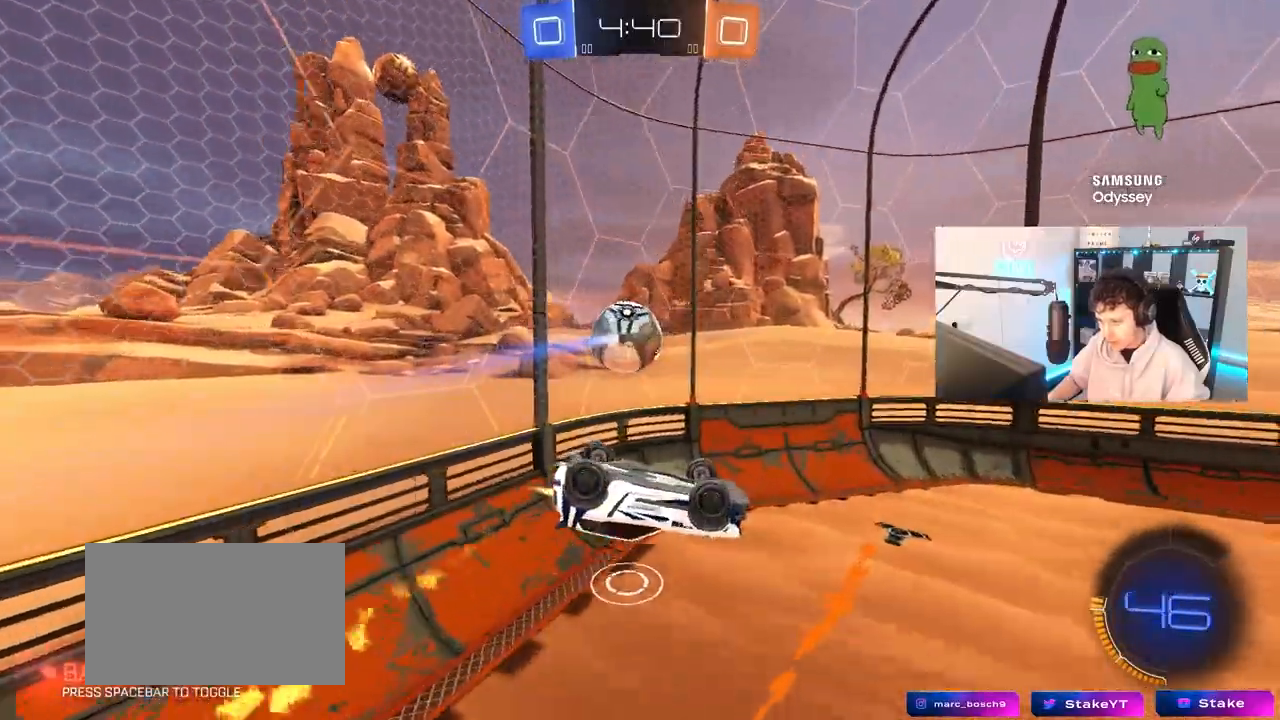
{"keys": ["d", "w"], "mouse": ["left"], "mouse_move": "down-left", "events": [[83, "w", "down"], [133, "mouse_left", "up"], [233, "shift", "down"], [317, "w", "up"], [417, "mouse_left", "down"], [467, "d", "down"], [467, "shift", "up"], [467, "w", "down"], [500, "a", "up"]]}
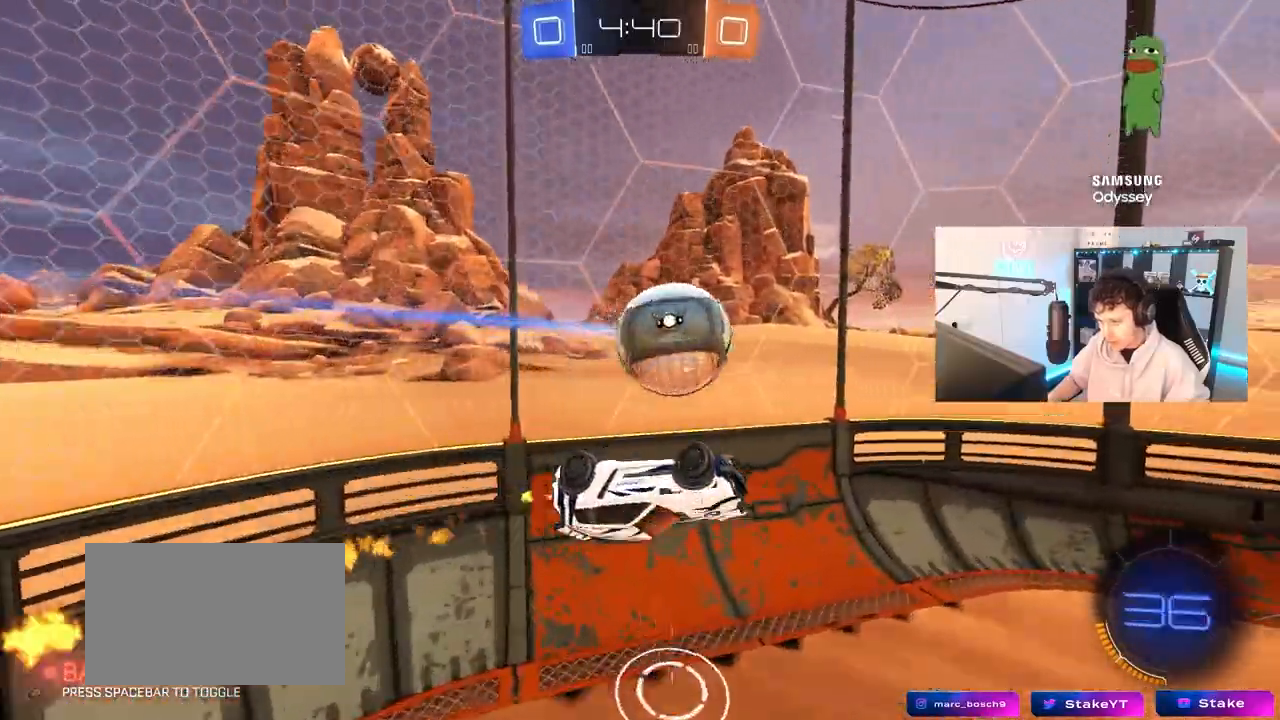
{"keys": ["d"], "mouse": [], "mouse_move": "still", "events": [[200, "w", "up"], [283, "s", "down"], [433, "mouse_left", "up"], [483, "s", "up"]]}
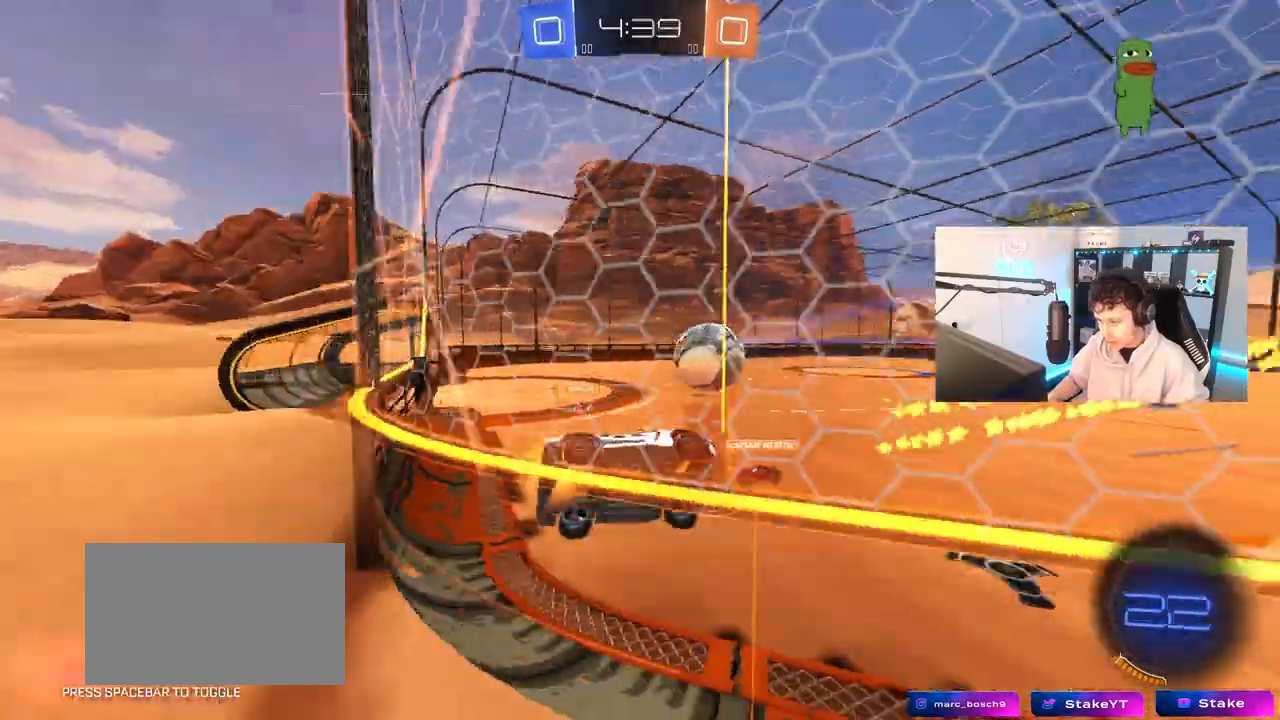
{"keys": ["d", "w"], "mouse": ["left"], "mouse_move": "still", "events": [[67, "mouse_left", "down"], [117, "w", "down"], [167, "d", "up"], [217, "a", "down"], [350, "a", "up"], [350, "d", "down"]]}
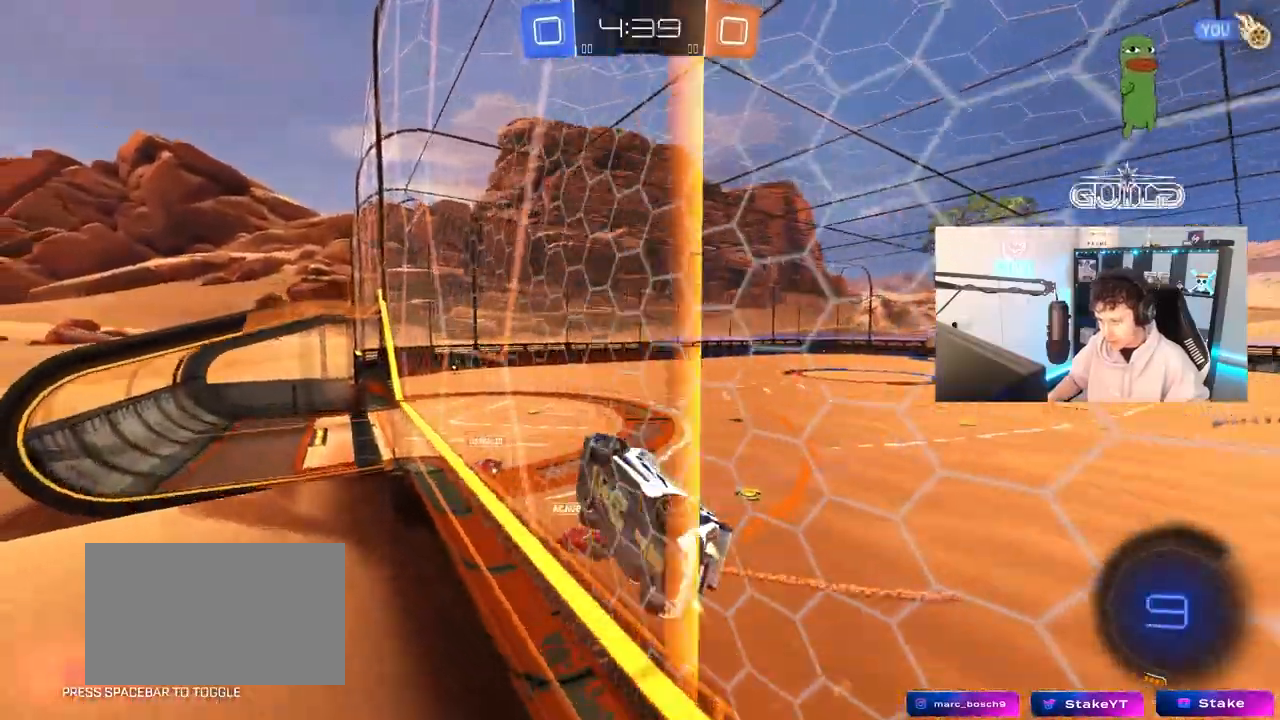
{"keys": ["a", "s", "shift"], "mouse": ["left", "right"], "mouse_move": "still", "events": [[133, "mouse_left", "up"], [233, "d", "up"], [233, "mouse_left", "down"], [283, "mouse_right", "down"], [283, "w", "up"], [367, "a", "down"], [367, "s", "down"], [367, "shift", "down"]]}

_TASK BRIEF_: From the data, pick out every line that includes "still".

_ANSWER TO THIS TASK_:
{"keys": ["d"], "mouse": [], "mouse_move": "still", "events": [[200, "w", "up"], [283, "s", "down"], [433, "mouse_left", "up"], [483, "s", "up"]]}
{"keys": ["d", "w"], "mouse": ["left"], "mouse_move": "still", "events": [[67, "mouse_left", "down"], [117, "w", "down"], [167, "d", "up"], [217, "a", "down"], [350, "a", "up"], [350, "d", "down"]]}
{"keys": ["a", "s", "shift"], "mouse": ["left", "right"], "mouse_move": "still", "events": [[133, "mouse_left", "up"], [233, "d", "up"], [233, "mouse_left", "down"], [283, "mouse_right", "down"], [283, "w", "up"], [367, "a", "down"], [367, "s", "down"], [367, "shift", "down"]]}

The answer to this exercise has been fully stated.